### EXERCISE DIRECTIONS
Copy out, unchanged, the lines of the rows below that run from the line containing "# Data Description" to the line containing "9.default payment next", with both of those lines included.

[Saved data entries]
□ □ □ □

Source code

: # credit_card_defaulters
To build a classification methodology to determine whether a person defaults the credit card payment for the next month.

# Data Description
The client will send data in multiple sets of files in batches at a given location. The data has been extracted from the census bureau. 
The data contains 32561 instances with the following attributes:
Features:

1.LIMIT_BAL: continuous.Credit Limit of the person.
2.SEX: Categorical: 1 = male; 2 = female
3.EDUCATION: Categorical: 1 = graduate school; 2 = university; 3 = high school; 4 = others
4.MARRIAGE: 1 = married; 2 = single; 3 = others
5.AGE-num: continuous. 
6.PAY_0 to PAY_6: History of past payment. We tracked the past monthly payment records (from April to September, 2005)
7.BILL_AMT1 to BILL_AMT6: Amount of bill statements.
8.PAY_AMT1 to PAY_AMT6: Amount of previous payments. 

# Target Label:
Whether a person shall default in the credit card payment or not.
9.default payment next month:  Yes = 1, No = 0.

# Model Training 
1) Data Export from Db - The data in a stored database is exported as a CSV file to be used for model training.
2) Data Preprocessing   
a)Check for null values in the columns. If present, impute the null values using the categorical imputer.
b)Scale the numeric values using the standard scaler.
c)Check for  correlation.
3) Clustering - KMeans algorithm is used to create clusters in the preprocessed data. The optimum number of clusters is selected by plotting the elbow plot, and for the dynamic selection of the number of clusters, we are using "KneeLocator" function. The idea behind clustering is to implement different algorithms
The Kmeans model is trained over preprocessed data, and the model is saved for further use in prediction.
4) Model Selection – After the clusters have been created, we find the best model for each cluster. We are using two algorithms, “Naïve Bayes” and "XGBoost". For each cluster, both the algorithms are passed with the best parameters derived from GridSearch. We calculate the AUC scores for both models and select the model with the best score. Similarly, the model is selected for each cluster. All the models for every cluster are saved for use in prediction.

□ □ □ □

### EXPECTED ANSWER
# Data Description
The client will send data in multiple sets of files in batches at a given location. The data has been extracted from the census bureau. 
The data contains 32561 instances with the following attributes:
Features:

1.LIMIT_BAL: continuous.Credit Limit of the person.
2.SEX: Categorical: 1 = male; 2 = female
3.EDUCATION: Categorical: 1 = graduate school; 2 = university; 3 = high school; 4 = others
4.MARRIAGE: 1 = married; 2 = single; 3 = others
5.AGE-num: continuous. 
6.PAY_0 to PAY_6: History of past payment. We tracked the past monthly payment records (from April to September, 2005)
7.BILL_AMT1 to BILL_AMT6: Amount of bill statements.
8.PAY_AMT1 to PAY_AMT6: Amount of previous payments. 

# Target Label:
Whether a person shall default in the credit card payment or not.
9.default payment next month:  Yes = 1, No = 0.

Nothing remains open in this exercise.